If $f : (S_1,J_1) \to (S_2,J_2)$ is a holomorphic map, then $df \circ J_1 = J_2 \circ df$ where $df$ is the differential of $f$. So if $f$ is actually a biholomorphism and the underlying spaces $S_1 = S_2 = S$ are the same, then the two complex structures $J_1$ and $J_2$ would be conjugate; $(df) \circ J_1 \circ (df)^{-1} = J_2$. This suggests that my last statement in the second paragraph should not be true as is since these two almost-complex structures don't seem to give the same orthogonal vectors in the construction of the first paragraph. Still, something almost as strong should be true but I can't exactly figure out what.
First question:
Yes, provided that the derivative of $f$ is nowhere zero. At critical points of $f$, the pullback $f^*g_2$ is not a metric.
Second question:
In the situation you described, you said $S_1=S_2=S$, but you didn't say that $J_1$ and $J_2$ are the same complex structure on $S$. So yes, if $f$ is a biholomorphism from $(S,J_1)$ to $(S,J_2)$, then the two complex structures $J_1$ and $J_2$ are merely conjugate in the sense you described.

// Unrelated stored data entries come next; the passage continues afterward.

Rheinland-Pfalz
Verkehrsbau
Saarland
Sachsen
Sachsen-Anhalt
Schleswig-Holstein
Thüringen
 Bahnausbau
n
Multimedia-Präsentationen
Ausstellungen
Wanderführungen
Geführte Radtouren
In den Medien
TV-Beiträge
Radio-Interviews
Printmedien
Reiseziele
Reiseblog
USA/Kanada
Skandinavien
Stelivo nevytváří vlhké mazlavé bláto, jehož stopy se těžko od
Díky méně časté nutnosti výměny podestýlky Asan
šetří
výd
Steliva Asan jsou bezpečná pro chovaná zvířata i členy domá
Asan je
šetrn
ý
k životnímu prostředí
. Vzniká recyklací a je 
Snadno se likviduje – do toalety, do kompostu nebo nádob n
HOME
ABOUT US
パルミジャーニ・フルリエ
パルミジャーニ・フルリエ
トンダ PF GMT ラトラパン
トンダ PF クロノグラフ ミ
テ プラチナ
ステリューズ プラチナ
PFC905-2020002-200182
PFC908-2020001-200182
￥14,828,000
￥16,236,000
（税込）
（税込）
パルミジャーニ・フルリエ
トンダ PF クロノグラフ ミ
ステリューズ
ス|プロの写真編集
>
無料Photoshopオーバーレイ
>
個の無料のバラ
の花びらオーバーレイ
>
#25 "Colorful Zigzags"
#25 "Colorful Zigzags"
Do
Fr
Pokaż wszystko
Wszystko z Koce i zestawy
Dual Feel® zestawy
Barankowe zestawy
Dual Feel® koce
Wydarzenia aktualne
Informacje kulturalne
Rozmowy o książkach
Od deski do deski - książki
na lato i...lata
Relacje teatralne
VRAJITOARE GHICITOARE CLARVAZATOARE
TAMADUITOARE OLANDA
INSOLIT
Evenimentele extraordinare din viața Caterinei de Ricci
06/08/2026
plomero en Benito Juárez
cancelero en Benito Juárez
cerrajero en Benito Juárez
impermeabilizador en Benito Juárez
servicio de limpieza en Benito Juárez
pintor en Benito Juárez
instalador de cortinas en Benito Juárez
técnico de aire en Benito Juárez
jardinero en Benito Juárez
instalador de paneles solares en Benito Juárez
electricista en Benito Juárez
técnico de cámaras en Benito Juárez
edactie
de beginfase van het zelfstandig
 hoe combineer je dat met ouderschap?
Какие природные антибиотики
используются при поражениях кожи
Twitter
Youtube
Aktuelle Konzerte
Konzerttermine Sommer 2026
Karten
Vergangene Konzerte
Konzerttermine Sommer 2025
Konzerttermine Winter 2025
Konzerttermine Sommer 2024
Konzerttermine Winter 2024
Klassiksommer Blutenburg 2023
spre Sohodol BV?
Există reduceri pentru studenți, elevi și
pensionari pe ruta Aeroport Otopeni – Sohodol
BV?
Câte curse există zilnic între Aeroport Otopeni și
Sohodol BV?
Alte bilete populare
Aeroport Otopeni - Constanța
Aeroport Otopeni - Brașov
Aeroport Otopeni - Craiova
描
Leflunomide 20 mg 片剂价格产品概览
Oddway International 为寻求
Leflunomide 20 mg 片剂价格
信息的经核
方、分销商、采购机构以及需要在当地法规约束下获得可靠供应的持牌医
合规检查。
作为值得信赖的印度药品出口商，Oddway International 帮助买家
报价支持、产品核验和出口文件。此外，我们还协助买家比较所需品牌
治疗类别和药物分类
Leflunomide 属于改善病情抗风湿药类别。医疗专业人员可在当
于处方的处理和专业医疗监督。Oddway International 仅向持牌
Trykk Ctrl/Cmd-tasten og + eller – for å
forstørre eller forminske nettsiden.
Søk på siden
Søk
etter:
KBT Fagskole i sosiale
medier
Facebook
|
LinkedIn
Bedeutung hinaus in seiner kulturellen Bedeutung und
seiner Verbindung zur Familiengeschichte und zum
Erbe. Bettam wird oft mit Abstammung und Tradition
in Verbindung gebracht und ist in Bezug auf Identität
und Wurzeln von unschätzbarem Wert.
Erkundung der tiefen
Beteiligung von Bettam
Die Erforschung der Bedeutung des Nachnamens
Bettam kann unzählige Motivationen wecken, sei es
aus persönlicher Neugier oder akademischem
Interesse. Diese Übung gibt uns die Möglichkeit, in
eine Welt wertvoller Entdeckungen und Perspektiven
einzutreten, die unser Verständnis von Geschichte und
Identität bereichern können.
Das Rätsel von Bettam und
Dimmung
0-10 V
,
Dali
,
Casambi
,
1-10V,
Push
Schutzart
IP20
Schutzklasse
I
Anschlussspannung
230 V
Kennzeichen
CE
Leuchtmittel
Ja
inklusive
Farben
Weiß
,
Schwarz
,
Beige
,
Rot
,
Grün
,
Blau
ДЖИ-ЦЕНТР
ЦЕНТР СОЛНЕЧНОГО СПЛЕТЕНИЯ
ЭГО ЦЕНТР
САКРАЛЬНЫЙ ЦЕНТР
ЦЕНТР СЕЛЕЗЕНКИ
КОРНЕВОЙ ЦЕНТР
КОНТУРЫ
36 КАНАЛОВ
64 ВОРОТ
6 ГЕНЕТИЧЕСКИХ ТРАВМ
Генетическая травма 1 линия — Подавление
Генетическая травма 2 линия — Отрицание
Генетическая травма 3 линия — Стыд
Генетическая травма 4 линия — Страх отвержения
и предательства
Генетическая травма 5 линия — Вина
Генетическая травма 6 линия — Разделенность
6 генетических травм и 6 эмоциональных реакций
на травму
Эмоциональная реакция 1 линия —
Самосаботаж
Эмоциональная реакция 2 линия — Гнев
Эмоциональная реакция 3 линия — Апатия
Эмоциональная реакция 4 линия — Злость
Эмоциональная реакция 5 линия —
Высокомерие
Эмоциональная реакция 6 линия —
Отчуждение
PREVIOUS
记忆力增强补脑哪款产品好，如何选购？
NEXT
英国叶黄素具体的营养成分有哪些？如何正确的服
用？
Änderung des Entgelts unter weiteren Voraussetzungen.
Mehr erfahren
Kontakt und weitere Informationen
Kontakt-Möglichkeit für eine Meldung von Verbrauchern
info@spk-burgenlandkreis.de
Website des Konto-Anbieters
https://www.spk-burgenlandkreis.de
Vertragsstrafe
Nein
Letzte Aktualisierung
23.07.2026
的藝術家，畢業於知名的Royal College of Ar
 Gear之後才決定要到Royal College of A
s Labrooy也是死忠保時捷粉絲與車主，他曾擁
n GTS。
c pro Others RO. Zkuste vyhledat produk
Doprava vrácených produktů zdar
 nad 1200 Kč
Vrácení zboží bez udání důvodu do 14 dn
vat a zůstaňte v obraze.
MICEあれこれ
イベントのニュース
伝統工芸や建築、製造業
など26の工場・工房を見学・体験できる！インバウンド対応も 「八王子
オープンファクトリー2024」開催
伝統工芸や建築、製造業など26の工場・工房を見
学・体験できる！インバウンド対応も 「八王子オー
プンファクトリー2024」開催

My guess is that what you were really thinking about was a biholomorphism $f$ from a Riemann surface $(S,J)$ to itself; in this case, $J_1=J_2=J$, and the relation between complex structures becomes $(df) \circ J \circ (df)^{-1} = J$. The meaning of this equation might be a little clearer if we indicate the points where everything is being evaluated. Let $p$ be an arbitrary point of $S$, and set $q=f(p)$. Then the equation reads $$ (df_p) \circ J_p \circ (df_p)^{-1} = J_q. $$ What this says is that $df_p$ is a complex-linear map from $T_pS$ to $T_qS$.
Another way to look at it is that if $f\colon S\to S$ is a diffeomorphism, and $J$ is a complex structure on $S$, then we can define a new complex structure $f^*J$ by $$ (f^*J)_q = (df_p) \circ J_p \circ (df_p)^{-1}, $$ where $p=f^{-1}(q)$. Then the statement that $f$ is holomorphic with respect to $J$ is equivalent to $f^*J=J$.